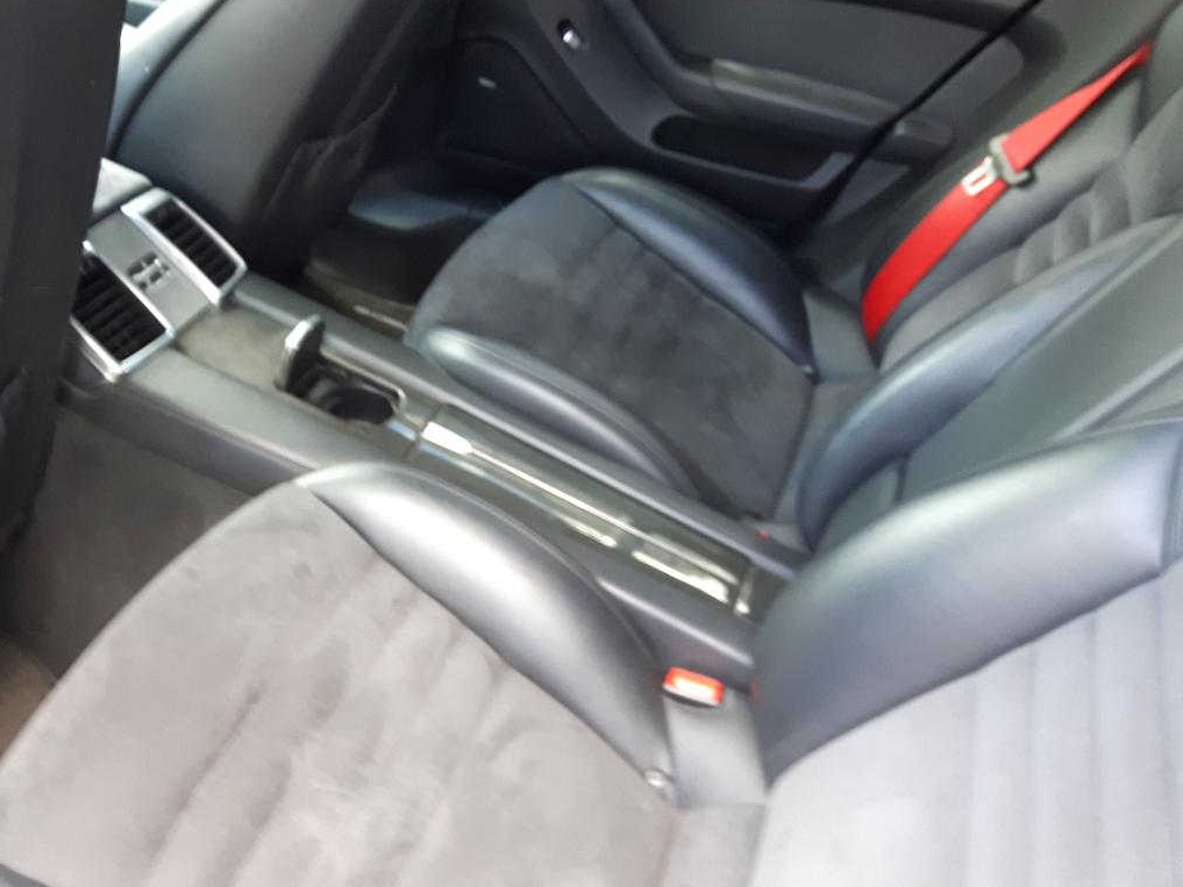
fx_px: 1333
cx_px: 448
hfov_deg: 47.4
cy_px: 395
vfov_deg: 36.8
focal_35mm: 39
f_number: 1.9
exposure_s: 1/25
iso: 160
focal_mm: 3.7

TASK.
With the pictures excluded, retype the records above verbatim.

TASK RESULT.
fx_px: 1333
cx_px: 448
hfov_deg: 47.4
cy_px: 395
vfov_deg: 36.8
focal_35mm: 39
f_number: 1.9
exposure_s: 1/25
iso: 160
focal_mm: 3.7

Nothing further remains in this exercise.